= Peak inverse voltage =

Characteristic of a diode rectifier circuit

The peak inverse voltage is either the specified maximum voltage that a diode rectifier can block, or, alternatively, the maximum voltage that a rectifier needs to block in a given circuit. The peak inverse voltage increases with an increase in temperature and decreases with a decrease in temperature. In simple terms, peak inverse voltage is the maximum reverse voltage that a diode can withstand.

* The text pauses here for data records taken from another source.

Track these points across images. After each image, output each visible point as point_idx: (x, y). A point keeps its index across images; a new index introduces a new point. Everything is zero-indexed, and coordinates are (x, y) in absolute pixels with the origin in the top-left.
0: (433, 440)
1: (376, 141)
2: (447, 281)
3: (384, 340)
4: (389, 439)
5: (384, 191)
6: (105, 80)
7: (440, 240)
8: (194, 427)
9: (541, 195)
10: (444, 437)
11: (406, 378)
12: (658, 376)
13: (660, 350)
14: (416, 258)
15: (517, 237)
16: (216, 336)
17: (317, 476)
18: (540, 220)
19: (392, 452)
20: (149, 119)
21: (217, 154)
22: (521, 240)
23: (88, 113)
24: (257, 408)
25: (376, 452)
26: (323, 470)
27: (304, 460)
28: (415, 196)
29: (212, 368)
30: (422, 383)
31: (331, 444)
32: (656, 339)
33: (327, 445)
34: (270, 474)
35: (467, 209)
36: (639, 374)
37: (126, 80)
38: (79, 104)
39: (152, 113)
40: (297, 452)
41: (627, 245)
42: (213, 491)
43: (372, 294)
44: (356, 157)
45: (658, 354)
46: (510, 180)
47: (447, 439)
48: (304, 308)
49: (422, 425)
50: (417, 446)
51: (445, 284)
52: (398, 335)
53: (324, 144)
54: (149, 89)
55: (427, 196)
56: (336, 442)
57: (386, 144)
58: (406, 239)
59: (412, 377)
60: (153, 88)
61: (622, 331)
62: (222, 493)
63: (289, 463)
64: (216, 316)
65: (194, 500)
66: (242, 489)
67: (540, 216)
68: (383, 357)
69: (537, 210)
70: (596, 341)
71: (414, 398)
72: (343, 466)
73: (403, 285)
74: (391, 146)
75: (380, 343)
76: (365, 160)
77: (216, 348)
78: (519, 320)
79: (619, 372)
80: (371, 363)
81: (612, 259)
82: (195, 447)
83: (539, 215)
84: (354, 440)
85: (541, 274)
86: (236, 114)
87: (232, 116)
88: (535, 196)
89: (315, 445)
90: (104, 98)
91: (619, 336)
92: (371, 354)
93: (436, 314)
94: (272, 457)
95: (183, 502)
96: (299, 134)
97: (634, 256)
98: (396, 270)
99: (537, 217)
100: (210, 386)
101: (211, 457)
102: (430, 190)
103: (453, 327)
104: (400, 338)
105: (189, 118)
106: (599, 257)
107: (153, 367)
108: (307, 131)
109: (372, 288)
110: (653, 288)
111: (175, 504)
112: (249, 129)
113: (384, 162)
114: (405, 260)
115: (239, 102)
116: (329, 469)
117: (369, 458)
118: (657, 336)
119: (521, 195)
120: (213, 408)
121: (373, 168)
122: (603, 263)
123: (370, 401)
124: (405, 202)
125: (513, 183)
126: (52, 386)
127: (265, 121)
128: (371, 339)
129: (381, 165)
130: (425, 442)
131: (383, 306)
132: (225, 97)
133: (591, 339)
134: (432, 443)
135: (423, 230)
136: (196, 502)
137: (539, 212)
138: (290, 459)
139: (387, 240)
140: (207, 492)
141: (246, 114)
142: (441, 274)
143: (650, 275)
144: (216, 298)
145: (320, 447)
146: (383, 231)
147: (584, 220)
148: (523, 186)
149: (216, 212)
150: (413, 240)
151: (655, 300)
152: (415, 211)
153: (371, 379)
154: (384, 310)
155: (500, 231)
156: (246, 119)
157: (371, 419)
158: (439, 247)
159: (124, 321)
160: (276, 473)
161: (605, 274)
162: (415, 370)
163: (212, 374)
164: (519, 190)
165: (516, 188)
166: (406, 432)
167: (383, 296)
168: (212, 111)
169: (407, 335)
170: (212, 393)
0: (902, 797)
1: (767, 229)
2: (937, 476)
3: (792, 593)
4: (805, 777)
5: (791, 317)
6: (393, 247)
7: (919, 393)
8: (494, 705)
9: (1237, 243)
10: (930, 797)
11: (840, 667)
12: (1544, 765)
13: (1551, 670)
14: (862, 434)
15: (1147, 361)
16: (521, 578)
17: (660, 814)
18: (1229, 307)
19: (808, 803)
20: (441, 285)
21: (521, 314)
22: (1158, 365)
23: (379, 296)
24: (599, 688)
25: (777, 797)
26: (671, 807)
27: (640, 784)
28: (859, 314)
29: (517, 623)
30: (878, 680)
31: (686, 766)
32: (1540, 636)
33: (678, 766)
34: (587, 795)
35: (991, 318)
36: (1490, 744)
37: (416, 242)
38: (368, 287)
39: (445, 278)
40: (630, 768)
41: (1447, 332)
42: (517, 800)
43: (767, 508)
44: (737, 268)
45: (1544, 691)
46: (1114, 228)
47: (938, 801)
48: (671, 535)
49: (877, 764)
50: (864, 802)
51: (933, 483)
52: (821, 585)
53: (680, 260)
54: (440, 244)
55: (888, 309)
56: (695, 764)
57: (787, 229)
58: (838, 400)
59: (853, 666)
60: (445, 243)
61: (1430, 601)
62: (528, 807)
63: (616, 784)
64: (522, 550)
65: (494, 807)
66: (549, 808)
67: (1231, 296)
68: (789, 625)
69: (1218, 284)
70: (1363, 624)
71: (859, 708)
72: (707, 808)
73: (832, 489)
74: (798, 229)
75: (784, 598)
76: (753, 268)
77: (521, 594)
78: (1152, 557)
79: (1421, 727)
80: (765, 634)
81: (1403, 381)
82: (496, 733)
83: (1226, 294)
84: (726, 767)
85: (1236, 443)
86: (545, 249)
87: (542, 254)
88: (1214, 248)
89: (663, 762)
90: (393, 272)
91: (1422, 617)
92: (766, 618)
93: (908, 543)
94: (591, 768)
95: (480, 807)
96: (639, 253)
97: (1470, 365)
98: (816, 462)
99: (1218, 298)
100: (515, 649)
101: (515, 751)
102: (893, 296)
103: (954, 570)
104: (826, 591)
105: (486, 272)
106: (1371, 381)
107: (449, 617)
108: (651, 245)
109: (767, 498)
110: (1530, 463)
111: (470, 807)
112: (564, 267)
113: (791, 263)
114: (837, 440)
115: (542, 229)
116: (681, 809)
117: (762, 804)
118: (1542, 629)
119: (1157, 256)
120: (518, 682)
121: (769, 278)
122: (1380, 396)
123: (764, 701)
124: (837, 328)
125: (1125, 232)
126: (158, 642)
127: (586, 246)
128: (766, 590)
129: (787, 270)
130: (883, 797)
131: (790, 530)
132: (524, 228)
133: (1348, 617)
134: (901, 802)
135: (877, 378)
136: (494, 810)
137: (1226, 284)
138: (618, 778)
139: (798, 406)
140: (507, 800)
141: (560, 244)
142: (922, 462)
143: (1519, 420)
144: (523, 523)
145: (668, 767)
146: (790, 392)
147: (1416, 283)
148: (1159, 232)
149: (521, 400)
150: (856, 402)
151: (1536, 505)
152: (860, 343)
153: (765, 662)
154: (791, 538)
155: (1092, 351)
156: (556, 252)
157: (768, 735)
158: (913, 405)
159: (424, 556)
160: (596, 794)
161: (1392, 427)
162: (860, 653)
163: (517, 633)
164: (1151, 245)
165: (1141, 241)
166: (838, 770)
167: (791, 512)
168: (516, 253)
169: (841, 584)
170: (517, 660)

==In semiconductor diodes==

In semiconductor diodes, peak reverse voltage or peak inverse voltage is the maximum voltage that a diode can withstand in the reverse direction without breaking down or avalanching.
If this voltage is exceeded the diode may be destroyed. Diodes must have a peak inverse voltage rating that is higher than the maximum voltage that will be applied to them in a given application.

==In rectifier applications==

For rectifier applications, peak inverse voltage (PIV) or peak reverse voltage (PRV) is the maximum value of reverse voltage which occurs at the peak of the input cycle when the diode is reverse-biased. The portion of the sinusoidal waveform which repeats or duplicates itself is known as the cycle. The part of the cycle above the horizontal axis is called the positive half-cycle, or alternation; the part of the cycle below the horizontal axis is called the negative alternation. With reference to the amplitude of the cycle, the peak inverse voltage is specified as the maximum negative value of the sine-wave within a cycle's negative alternation.